**TEXT FOR ANALYSIS:**
Gently, and I will hold you.
I jump in. “FUUCK it is cold.”
Look up! Spread your arms wide and look high on the gulls.
I flash panic, but decide I am going to enjoy this. Its freezing, but I am calm and I swim out. With my vision, I can sometimes see the horizon line between sea and sky, but now I couldn’t. I look out onto a bluish void. It feels strange. Like I know the dock isn’t really that far behind me, but I can also convince myself that I am alone in the middle of a vast, cold blue sea. I taste salt water; it’s not as salty as the ocean. I muse about how salt water is bad to drink but can also hold you up. Great. I am now seeing both sides of salt water.
For those who collapse small and hidden will drift into the bottom of their own fear.
What if I am really all alone in a huge sea? I can hear nothing. I see hazy blue wherever I look. Like I have faith that Nik is not too far away, but what if he is not? Or what if he can’t save me?
Lift your breath wide and free in your chest.
I spread out and lay back. I am very aware that I don’t have the ability to hear a cane banging on the docks. I am in this wonderfully cold tactile experience in the outdoors, but also its kind of sensory deprivation. I am deaf and almost blind. I could easily lose my way. I go back to my early blindness skills training. The very first lesson. What do you know? What do you sense? Where is the sun, warm on your face?
Your compass lies not in the dark sea, but the indigo sky!
I rotate around 360 degrees. I try to feel the direction of the current and the sun on my face. The sun is easy. It is so bright in the early morning sky that it blinds me into squinting. I close my eyes it is so painfully bright. In doing that, I can feel it, warm on my face. Such a contrast to the cold water that is so cold I can’t really get a read on the current.

**ENTRIES SUPPLIED:**
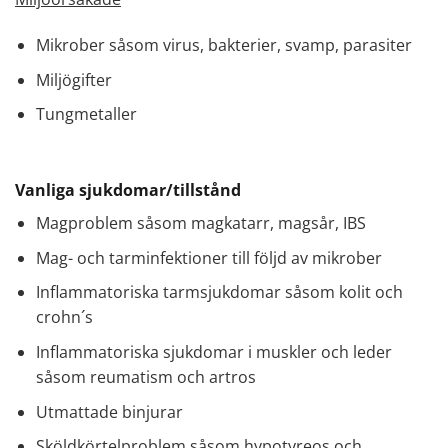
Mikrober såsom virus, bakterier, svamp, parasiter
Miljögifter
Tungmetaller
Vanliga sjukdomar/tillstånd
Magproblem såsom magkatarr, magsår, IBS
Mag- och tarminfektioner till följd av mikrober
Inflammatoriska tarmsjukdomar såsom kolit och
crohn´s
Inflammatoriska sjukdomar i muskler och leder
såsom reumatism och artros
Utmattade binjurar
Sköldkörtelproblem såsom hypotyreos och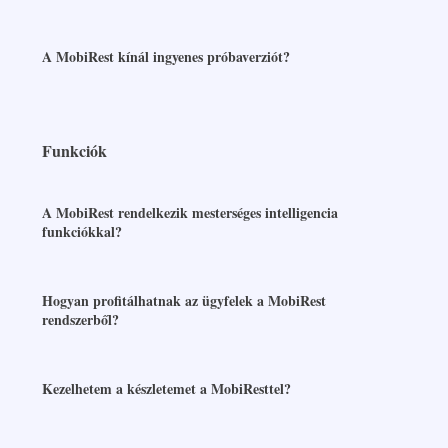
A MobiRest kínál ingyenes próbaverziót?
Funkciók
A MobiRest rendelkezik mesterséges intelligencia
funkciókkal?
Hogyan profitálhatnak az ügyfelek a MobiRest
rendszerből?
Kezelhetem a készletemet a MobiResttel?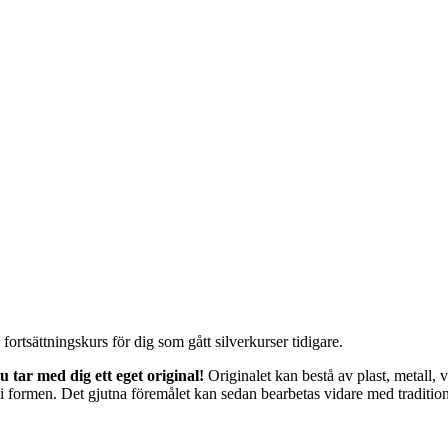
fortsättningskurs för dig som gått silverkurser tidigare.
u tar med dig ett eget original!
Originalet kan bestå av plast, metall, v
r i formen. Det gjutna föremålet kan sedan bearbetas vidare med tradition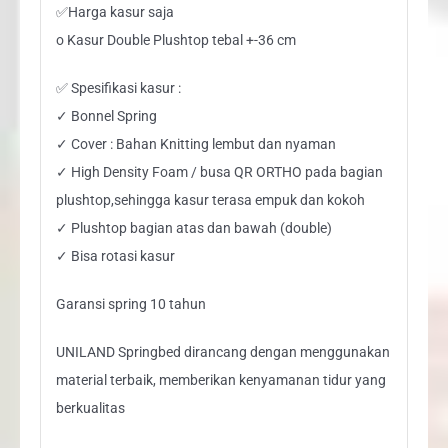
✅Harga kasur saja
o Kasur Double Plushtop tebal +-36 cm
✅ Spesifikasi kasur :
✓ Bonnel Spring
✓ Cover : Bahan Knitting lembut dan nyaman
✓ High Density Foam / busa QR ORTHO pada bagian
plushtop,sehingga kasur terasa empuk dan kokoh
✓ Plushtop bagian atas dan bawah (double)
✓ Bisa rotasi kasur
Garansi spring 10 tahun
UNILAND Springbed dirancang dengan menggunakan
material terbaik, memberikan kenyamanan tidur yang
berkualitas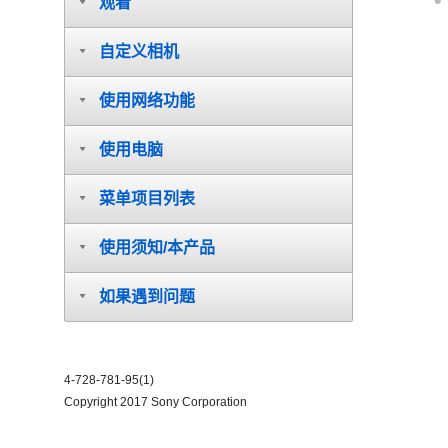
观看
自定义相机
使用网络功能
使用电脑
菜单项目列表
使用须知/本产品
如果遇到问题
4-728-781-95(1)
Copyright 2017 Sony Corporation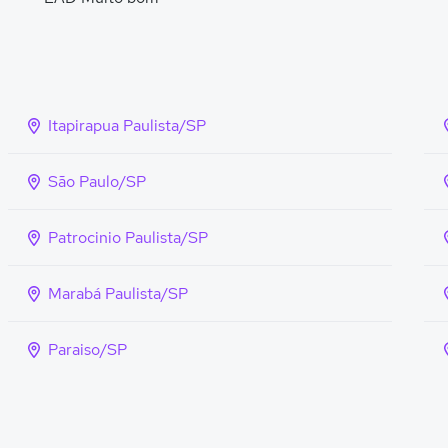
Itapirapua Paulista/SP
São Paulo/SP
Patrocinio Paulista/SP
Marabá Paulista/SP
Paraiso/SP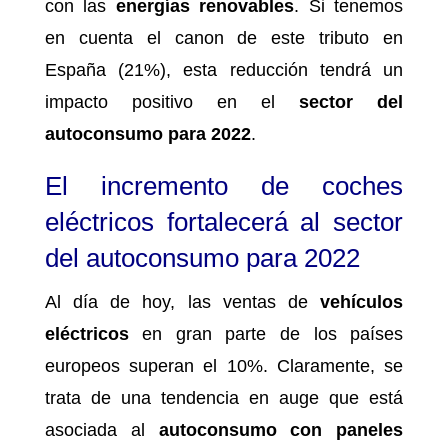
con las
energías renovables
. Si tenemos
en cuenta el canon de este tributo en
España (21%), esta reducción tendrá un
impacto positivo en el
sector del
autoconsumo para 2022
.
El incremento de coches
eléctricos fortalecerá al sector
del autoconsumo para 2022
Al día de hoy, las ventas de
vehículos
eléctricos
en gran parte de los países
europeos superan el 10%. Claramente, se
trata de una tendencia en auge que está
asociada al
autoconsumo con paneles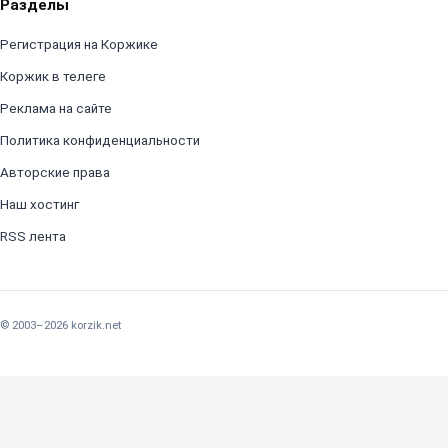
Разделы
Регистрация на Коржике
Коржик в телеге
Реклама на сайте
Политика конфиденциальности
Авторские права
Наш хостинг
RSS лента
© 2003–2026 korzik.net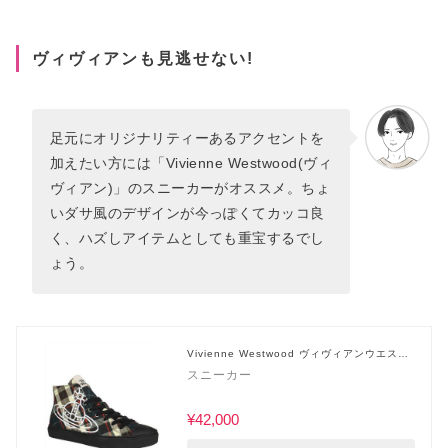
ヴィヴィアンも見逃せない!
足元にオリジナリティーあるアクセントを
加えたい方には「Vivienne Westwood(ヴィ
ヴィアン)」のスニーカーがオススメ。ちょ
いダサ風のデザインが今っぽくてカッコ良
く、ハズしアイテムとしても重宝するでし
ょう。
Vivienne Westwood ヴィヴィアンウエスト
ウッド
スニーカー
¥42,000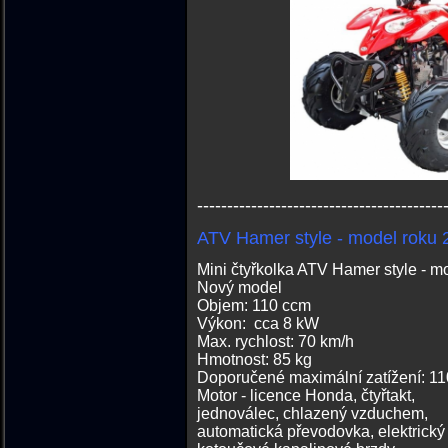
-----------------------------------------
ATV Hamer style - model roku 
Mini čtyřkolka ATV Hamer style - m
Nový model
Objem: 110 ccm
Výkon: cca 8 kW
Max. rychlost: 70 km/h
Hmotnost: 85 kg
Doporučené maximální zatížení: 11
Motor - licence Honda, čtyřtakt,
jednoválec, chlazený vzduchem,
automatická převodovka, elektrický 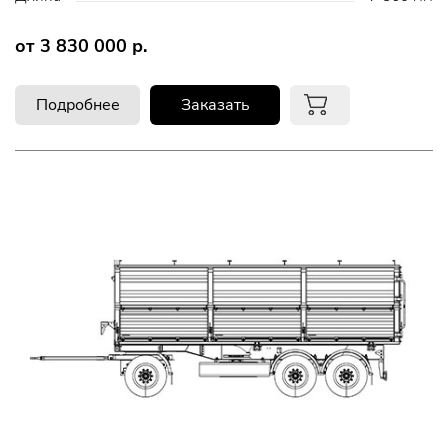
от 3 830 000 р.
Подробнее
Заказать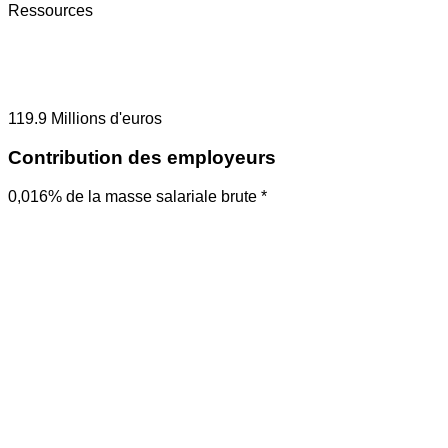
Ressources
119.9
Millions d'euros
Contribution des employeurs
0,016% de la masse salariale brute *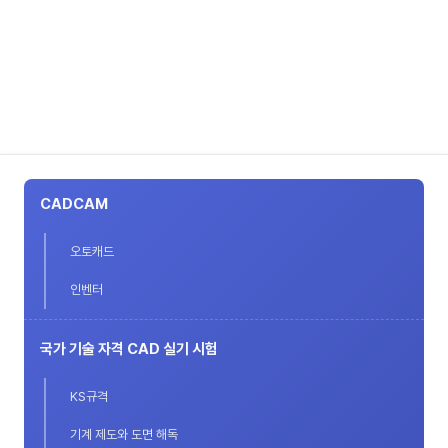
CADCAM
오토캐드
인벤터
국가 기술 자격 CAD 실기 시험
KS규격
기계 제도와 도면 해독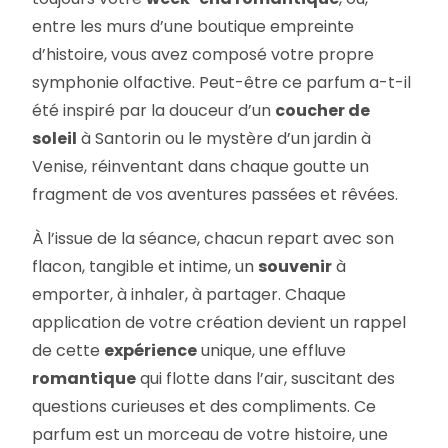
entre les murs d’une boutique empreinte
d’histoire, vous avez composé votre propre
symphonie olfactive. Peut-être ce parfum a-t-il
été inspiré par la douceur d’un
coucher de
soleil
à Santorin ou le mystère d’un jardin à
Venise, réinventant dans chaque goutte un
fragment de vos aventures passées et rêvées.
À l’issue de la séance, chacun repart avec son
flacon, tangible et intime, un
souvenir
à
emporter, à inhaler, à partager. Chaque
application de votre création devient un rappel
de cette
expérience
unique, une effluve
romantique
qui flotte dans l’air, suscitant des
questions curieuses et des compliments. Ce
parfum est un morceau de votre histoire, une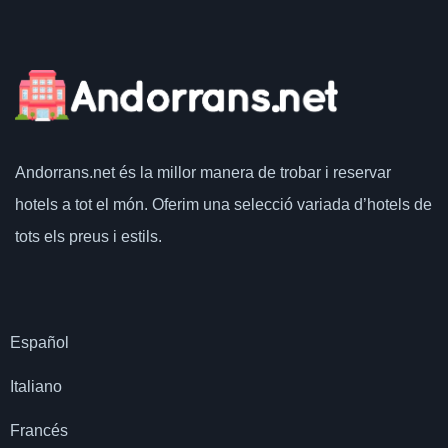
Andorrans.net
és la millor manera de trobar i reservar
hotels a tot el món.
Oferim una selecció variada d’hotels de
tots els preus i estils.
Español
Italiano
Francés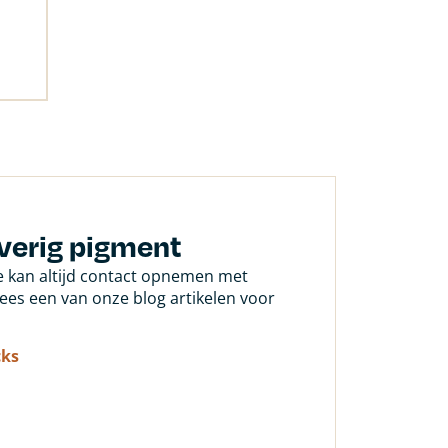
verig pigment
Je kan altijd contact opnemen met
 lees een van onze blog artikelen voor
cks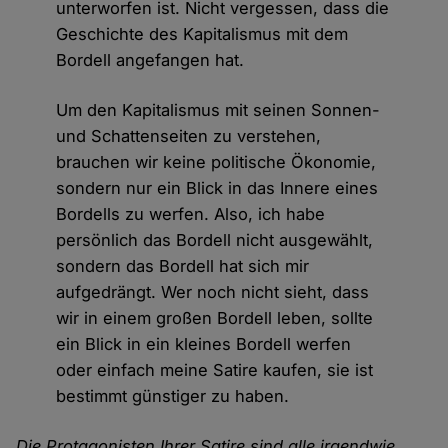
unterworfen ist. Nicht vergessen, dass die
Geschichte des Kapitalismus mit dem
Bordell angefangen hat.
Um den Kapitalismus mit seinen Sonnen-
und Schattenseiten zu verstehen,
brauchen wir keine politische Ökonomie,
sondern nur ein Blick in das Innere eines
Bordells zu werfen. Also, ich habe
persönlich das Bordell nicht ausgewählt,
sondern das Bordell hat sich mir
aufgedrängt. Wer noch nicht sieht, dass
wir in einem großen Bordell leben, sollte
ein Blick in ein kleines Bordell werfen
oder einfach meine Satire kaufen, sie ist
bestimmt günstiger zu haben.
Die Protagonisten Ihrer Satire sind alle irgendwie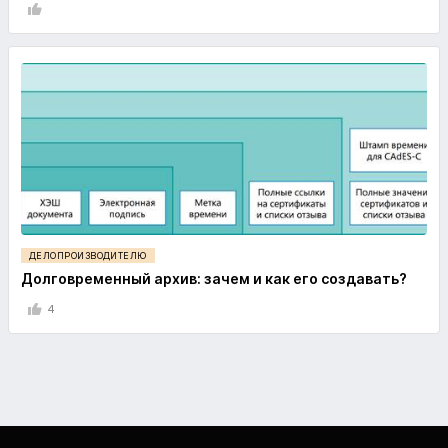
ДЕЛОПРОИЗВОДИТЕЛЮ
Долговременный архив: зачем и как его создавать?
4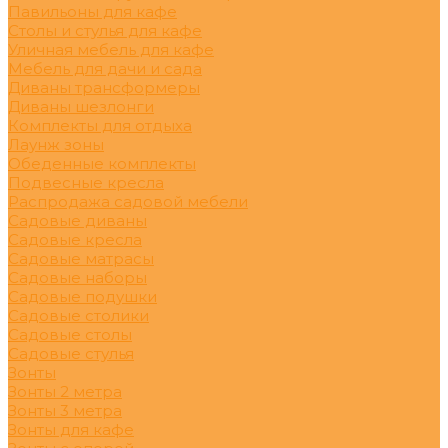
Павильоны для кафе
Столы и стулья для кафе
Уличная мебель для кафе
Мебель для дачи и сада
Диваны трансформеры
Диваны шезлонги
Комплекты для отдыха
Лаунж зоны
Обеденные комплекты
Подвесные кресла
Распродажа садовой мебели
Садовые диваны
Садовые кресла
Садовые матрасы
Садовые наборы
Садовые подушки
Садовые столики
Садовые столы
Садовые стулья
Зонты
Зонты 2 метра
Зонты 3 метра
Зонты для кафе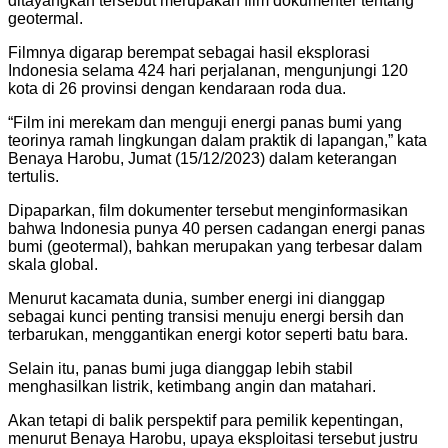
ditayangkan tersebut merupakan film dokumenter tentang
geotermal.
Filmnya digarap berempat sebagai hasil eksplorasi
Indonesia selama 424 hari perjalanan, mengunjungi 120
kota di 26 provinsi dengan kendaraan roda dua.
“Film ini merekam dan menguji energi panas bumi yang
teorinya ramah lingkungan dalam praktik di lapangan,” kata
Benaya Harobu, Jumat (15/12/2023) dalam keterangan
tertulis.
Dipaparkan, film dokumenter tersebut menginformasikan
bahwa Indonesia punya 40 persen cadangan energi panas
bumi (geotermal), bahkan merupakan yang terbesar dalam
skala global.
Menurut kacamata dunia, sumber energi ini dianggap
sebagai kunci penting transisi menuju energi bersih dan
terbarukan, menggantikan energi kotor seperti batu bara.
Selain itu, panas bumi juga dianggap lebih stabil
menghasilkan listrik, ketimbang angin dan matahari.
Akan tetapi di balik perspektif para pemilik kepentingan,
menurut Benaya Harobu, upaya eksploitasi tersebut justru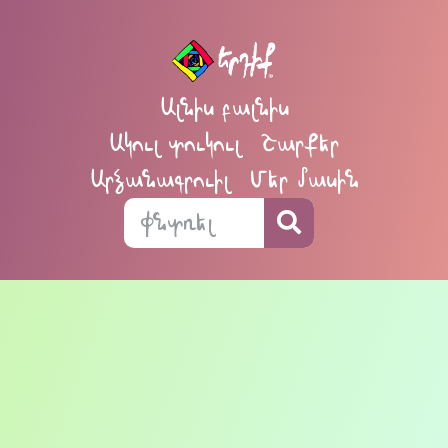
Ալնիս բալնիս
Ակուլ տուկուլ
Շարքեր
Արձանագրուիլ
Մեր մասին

**EXERCISES TO COMPLETE:**
1/ Repeat word for word the part of the cold-water swim passage from "Lift your breath" to "on your face?".
2/ Carry on the cold-water swim passage from the point where it stops.

**ANSWERS TO THIS EXERCISE:**
1/
Lift your breath wide and free in your chest.
I spread out and lay back. I am very aware that I don’t have the ability to hear a cane banging on the docks. I am in this wonderfully cold tactile experience in the outdoors, but also its kind of sensory deprivation. I am deaf and almost blind. I could easily lose my way. I go back to my early blindness skills training. The very first lesson. What do you know? What do you sense? Where is the sun, warm on your face?

2/
And you will dive and swim soon enough where the tidewater meets the sea.
I try to yell to Nik to get a read on him. If he yelled back, I can’t hear it, but my yell was wimpy, it got caught in the tightness of my shivering throat. Yep. I need to swim into the sun. Towards the dawn of the east. I will either hit the dock or if I miss it, I will hit the shore. The sun is both blinding me and guiding me. I swim towards it.
When you tire of that long thrash to your island, lie up and survive.
I swim but feel like I am traveling nowhere. I tell myself it is an illusion and I keep going. As long as I go toward the sun, I will hit the shore or the dock. Suddenly, the sun is gone to shadow, and I reach out. My hand hits the hard cement of the dock. I feel my way over to the ladder and pull myself up. I shiver, but the warm, sandy cement dock feels good on my feet. Nik and I stand there and warm up while several sea gulls fly in spirals around us. Nik says there must be something dead around us, “Oh, hush up,” I demand, “they are saying goodbye to us, and wishing me well and to come back some day. “ He laughs, but buys in to my illusion.
Sometimes, the only way around fear is through it. Sometimes, the only way to move toward it is to decorate the path with your flowery illusions as you go. Sometimes, the sun and the water both threaten you and save you. Sometimes, you need both the illusion and the reality, you need to believe in the hard reality and the blind faith. When you can’t see and hear, you take what you have in front of you: the warmth of the sun, the taste of the salt water, the smell of the misty air, and you fill in the rest of the space with your illusions. If there is one thing that blind people know how to do more than anyone else, it is to step assuredly yet softly into an unknown future.
Lie back, my child. Let your head
be tipped back in the cup of my hand
gently, and I will hold you. Spread
your arms wide, lie out on the stream
and look high on the gulls. A dead
man’s float is face down. Look up!
Your compass lies not in the dark sea,
but in the indigo sky.
Lift your breath wide and free in your chest.
For those who collapse small and hidden,
Will drift to the bottom of their own fear.
And you will dive
and swim soon enough where this tidewater
ebbs to the sea. My child believe
me, when you tire of the long thrash
to your island, lie up, and survive.
As you float now, where I held you
and let go, remember when fear
cramps your heart what I told you:
lie gently and wide to the light-year
stars. Lie back, and the sea will hold you.